During the height of the gold rush, the future of Fort Langley seemed secure and, with talk by some of it becoming the capital of the province as it became a British colony, it appeared that it was going to be a significant future at that.  However, it wasn’t meant to be and there are typically three key reasons given for the decline of this fort:

  1. The introduction of paddle wheelers on the Fraser River meant that river traffic could be extended to Fort Hope and Fort Yale.
  2. The Capital was instead established at New Westminster as it was deemed to be a more defensible location.
  3. The further introduction of competition for goods and services would undercut the monopoly that the HBC held on the region Fort Langley would cease to be a company post in 1886.

Kootenai House: A National Heritage Site


Located close to the border of Alberta, in the eastern region of the province, just north of what is, today, Invermere, BC.

Invermere B.C. Map image from:

Invermere, B.C. Map image from:


Established in the Columbia Basin in 1807, Kootanae House was named a National Historic Site of Canada in 1934.  As a former North West Company post, this site is significant due to its position as the first trading post to be established in the Columbia Basin and its role in establishing trade with the Ktunaxa people.  In fact, contact and friendly relations with this first nations group was essential to the survival of Europeans in this region of Canada and without them there would, at the very least, have been a massive set back in the European inhabitation of the west.  On their arrival, in the summer of 1807, the European explorers were dangerously short on food and supplies, a problem which was remedied by the Ktunaxa people trading provisions with them despite being reported to be short on food supplies themselves.  In addition to this initial generosity and assistance, the first nations group also traded horses to the Europeans which enabled the expansion of the fur trade and general exploration throughout the area.

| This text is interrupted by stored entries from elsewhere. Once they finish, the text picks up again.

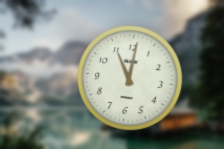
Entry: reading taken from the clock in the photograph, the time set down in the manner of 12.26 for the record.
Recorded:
11.01
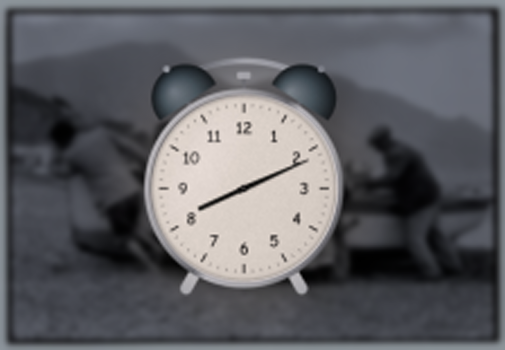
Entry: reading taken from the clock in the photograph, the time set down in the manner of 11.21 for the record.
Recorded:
8.11
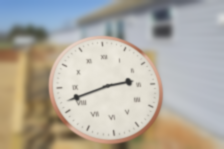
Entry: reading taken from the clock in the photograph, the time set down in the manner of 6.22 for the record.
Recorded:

The current look of the site, image from:

The current look of the site, image from:

It is this assistance with exploration that furthers Kootanae House as a significant feature in British Columbian history as the founder of this site was none other than David Thompson the fur trader, surveyor, and map-maker who, over his lifetime, mapped over 3.9 million square kilometers.  While he was undertaking his surveys throughout this region from 1807-1812, Kootanae House was used as his base location and the several of the first nations people he had come into contact with at the site went on to act as his guides as well as providing valuable information about the landscape, the environment, and the inhabitation of the region.

The Kootanae House Parks Canada Map  (

The Kootanae House Parks Canada Map (

These explorations in the Columbia Basin would go on to have several key impacts on the future development of British Columbia.  First of all, they resulted in the establishment of additional trading posts which allowed for a further expansion of the fur trade in this area and increased the population of Europeans in the west.  But most crucially, Thompson’s explorations throughout this area (as well as the development of additional posts and forts that appeared as a result of his surveys) also promoted and established the British presence in what would become go on to become the British colony of British Columbia as this presence would prove to be essential in 1846 when the international boundary was set between America and British Columbia at the 49th parallel.